Sunday, April 18, 2010

Overwintered spinach!

I’ve been waiting all winter for this. Finally, a garden salad!
Young spinach leaves and sweet onion, a clementine and a quarter chicken breast, braised, sprinkled with fresh lemon, tossed with Annie’s Goddess dressing, and topped with ground pepper. What could be better?

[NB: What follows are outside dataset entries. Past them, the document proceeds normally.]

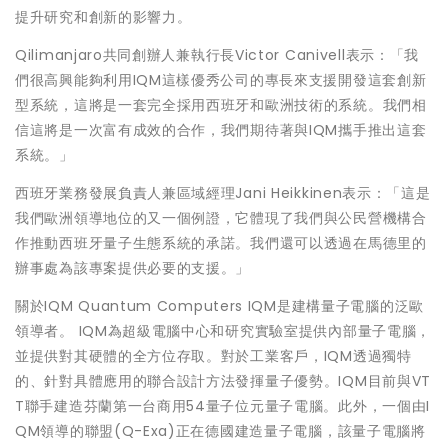
提升研究和創新的影響力。
Qilimanjaro共同創辦人兼執行長Victor Canivell表示：「我
們很高興能夠利用IQM這樣優秀公司的專長來支援開發這套創新
型系統，這將是一套完全採用西班牙和歐洲技術的系統。我們相
信這將是一次富有成效的合作，我們期待著與IQM攜手推出這套
系統。」
西班牙業務發展負責人兼區域經理Jani Heikkinen表示：「這是
我們歐洲領導地位的又一個例證，它體現了我們與公民營機構合
作推動西班牙量子生態系統的承諾。我們還可以透過在馬德里的
辦事處為該專案提供必要的支援。」
關於IQM Quantum Computers IQM是建構量子電腦的泛歐
領導者。 IQM為超級電腦中心和研究實驗室提供內部量子電腦，
並提供對其硬體的全方位存取。對於工業客戶，IQM透過獨特
的、針對具體應用的聯合設計方法發揮量子優勢。IQM目前與VT
T聯手建造芬蘭第一台商用54量子位元量子電腦。此外，一個由I
QM領導的聯盟(Q-Exa)正在德國建造量子電腦，該量子電腦將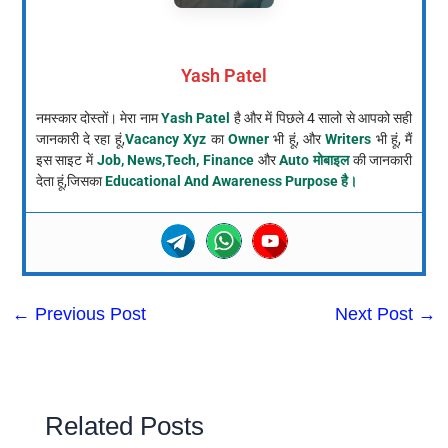
Yash Patel
नमस्कार दोस्तों। मेरा नाम
Yash Patel
है और में पिछले 4 सालो से आपको सही
जानकारी दे रहा हूं,
Vacancy Xyz
का
Owner
भी हूं, और
Writers
भी हूं, मैं
इस साइट में
Job, News,Tech, Finance
और
Auto मोबाइल
की जानकारी
देता हूं,जिसका
Educational And Awareness Purpose है।
←
Previous Post
Next Post
→
Related Posts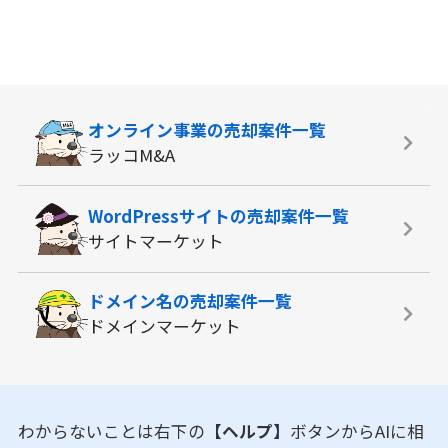
オンライン事業の
売却案件一覧
ラッコM&A
WordPressサイトの
売却案件一覧
サイトマーケット
ドメイン名の
売却案件一覧
ドメインマーケット
わからないことは右下の
【ヘルプ】
ボタンからAIに相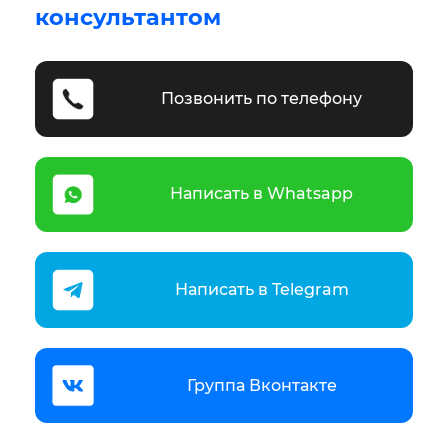
консультантом
Позвонить по телефону
Написать в Whatsapp
Написать в Telegram
Группа Вконтакте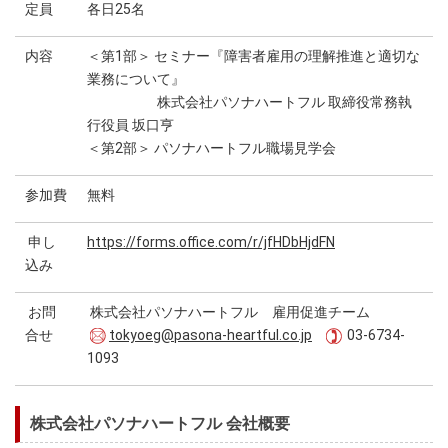
定員
各日25名
内容
＜第1部＞ セミナー『障害者雇用の理解推進と適切な
業務について』
株式会社パソナハートフル 取締役常務執
行役員 坂口亨
＜第2部＞ パソナハートフル職場見学会
参加費
無料
申し
https://forms.office.com/r/jfHDbHjdFN
込み
お問
株式会社パソナハートフル 雇用促進チーム
合せ
tokyoeg@pasona-heartful.co.jp
03-6734-
1093
株式会社パソナハートフル 会社概要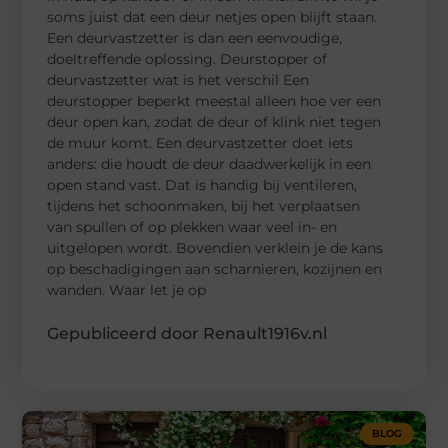
soms juist dat een deur netjes open blijft staan.
Een deurvastzetter is dan een eenvoudige,
doeltreffende oplossing. Deurstopper of
deurvastzetter wat is het verschil Een
deurstopper beperkt meestal alleen hoe ver een
deur open kan, zodat de deur of klink niet tegen
de muur komt. Een deurvastzetter doet iets
anders: die houdt de deur daadwerkelijk in een
open stand vast. Dat is handig bij ventileren,
tijdens het schoonmaken, bij het verplaatsen
van spullen of op plekken waar veel in- en
uitgelopen wordt. Bovendien verklein je de kans
op beschadigingen aan scharnieren, kozijnen en
wanden. Waar let je op
Gepubliceerd door Renault1916v.nl
BLOG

It exceeded my expectations!
Lately I’ve been too busy to enjoy food. It’s spring, for one thing. And I’m moving next week, for another. Fuel, I think, I need fuel to keep this machine running. I throw together a pita pizza or a tired salad made from supermarket romaine, or I grab a package of Wegman’s sushi.  As I eat, hastily, my mind is elsewhere. I am envisioning the “living tennis garden” that will span the centuries (and attract big donors) for a historic garden client, or mentally sorting through the rolls of speaker wire and boxes of dried up crayola markers that I’ve dragged through the decades. Nervous energy requires ice cream, and gardening burns calories, so I indulge as I collapse on my easy chair at night to watch a mindless hospital show rerun or predictable crime drama. Ice cream is a “no-fail” satisfier. But it’s been a long time since I’ve had REAL greens, and ice cream after a fresh salad would taste oh so much better.
But my spinach will not be rushed. It puts on another set of leaves. So painstakingly slowly the leaves grow! I’m moving, I growl. Can’t you just speed it up a little I ask (nicely) as I cut a couple of the little leaves to add to my supermarket romaine? It crinkles its veins.
Yesterday morning I assessed, and determined that my little row of overwintered spinach would be sufficient for one salad. And I have to say it was one stupendous salad. The best, and probably the last from this particular plot of ground. I stole four seedlings of Loma lettuce from my buyers garden (already I think of myself as the caretaker for their plants), which had sprung from the seeds I scattered last fall, and potted them. I had no choice really. By the time I pack up my speaker wire and leave my scented Daphne and viridiflora tulips behind, Loma will still be mercilessly unyielding. And that is just not acceptable. 

Tuesday, April 13, 2010

Dutchman's breeches, here and gone

Dicentra cucullaria (Dutchman’s breeches), more than any other flower, speaks to me about time. Sometime in early April it appears on the rugged rocky slopes that rim the Delaware River on the Pennsylvania side. It flags me from an elevated ledge, or an almost vertical incline covered with a scant inch or two of mossy soil, and I think of years past. A dozen years ago it was a symbol for the exhilaration of being set free from my job in a tax office. Decades before that it was a curious tooth-like childhood curiosity. The first warm day of spring I begin skimming the hills in anticipation. When will it appear? How long will it stay? A burst of unseasonal hotness might cause it to disappear just a week or two after blooming, beneath fiddleheads and grasses and jewelweed seedlings. Or it might cling to the hills for three whole weeks. The queen bumblebee emerges from her hole in the ground and finds the odd-shaped flowers just right for her long tongue. After she pollinates, the flowers become seeds with tasty appendages that ants find so irresistible that they carry them away to their nests, leaving trails of the fertile seeds strewn on the forest floor.


I’ve thought about transplanting a clump of Dutchman’s breeches into my garden, but fear that it would spoil the fun. Such a delicate thing should grow in great wild expanses where it can present an ephemeral banquet to queen bees, and to those of us who care enough to notice.  Its time to shine, between snow cover and leaf emergence, is fleeting—it flaunts its breeches, than vanishes for another year until April comes again. Another year of driving to New Jersey. Another year of planting zinnias and tomatoes, and watching grandchildren grow taller. Another year of resolving to focus on what’s important in this life that passes so astonishingly quickly.
Another increasingly abbreviated year.